» Task directions:
In the entries below, find the line with "left ankle: (402, 180)" and the line with "left shoulder: (825, 382)". Return those two lines and all lines between them, exactly.

» Extracted information:

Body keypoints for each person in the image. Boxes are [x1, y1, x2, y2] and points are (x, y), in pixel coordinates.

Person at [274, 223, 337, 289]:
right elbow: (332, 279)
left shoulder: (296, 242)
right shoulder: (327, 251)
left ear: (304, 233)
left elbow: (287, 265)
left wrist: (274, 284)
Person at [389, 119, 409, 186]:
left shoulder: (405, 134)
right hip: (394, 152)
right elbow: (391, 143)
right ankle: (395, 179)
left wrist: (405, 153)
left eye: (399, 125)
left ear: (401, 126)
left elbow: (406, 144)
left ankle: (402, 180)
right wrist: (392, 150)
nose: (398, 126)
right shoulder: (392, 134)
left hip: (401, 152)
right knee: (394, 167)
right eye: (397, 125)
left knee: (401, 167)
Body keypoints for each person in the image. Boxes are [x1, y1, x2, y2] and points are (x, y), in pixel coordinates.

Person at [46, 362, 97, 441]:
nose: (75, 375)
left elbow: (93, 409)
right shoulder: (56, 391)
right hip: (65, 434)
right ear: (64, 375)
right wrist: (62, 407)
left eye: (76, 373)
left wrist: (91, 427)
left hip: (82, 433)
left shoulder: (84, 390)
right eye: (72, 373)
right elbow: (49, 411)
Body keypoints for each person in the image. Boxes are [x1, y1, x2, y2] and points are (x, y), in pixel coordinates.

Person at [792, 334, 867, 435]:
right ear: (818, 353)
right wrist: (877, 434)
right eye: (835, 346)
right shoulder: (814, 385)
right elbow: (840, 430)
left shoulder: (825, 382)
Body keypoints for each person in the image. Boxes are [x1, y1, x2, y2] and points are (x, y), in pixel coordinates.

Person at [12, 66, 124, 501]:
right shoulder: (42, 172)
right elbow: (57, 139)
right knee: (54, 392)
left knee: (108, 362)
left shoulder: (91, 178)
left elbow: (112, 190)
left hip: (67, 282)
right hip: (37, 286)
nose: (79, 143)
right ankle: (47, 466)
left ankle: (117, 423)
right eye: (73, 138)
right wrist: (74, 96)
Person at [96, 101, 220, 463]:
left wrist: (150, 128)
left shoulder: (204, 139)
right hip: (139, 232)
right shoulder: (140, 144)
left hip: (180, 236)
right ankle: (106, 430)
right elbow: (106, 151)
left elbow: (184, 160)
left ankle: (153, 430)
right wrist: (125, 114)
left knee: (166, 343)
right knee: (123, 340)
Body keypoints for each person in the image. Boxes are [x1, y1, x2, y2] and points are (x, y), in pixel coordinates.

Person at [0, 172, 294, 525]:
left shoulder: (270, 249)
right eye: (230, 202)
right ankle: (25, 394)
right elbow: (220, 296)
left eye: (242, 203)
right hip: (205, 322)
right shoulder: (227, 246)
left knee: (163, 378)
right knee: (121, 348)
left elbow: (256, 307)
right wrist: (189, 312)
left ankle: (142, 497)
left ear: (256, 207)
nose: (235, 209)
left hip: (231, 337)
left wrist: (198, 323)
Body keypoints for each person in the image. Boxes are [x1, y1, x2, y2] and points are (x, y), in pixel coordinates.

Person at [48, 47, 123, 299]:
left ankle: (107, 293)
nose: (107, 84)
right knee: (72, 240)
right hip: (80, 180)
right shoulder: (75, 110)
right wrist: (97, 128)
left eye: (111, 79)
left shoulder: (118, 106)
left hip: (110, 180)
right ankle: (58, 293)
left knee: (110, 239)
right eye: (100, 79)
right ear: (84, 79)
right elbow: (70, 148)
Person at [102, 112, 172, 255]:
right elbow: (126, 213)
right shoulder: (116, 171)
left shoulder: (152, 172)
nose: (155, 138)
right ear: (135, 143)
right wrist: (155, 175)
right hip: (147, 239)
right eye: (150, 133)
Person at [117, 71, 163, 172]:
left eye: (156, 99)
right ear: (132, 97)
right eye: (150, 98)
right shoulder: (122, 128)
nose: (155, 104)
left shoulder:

» Problem solution:
left ankle: (402, 180)
right wrist: (392, 150)
nose: (398, 126)
right shoulder: (392, 134)
left hip: (401, 152)
right knee: (394, 167)
right eye: (397, 125)
left knee: (401, 167)
Body keypoints for each person in the image. Boxes are [x1, y1, x2, y2] and points are (x, y), in pixel coordinates.

Person at [46, 362, 97, 441]:
nose: (75, 375)
left elbow: (93, 409)
right shoulder: (56, 391)
right hip: (65, 434)
right ear: (64, 375)
right wrist: (62, 407)
left eye: (76, 373)
left wrist: (91, 427)
left hip: (82, 433)
left shoulder: (84, 390)
right eye: (72, 373)
right elbow: (49, 411)
Body keypoints for each person in the image. Boxes are [x1, y1, x2, y2] and points are (x, y), in pixel coordinates.

Person at [792, 334, 867, 435]:
right ear: (818, 353)
right wrist: (877, 434)
right eye: (835, 346)
right shoulder: (814, 385)
right elbow: (840, 430)
left shoulder: (825, 382)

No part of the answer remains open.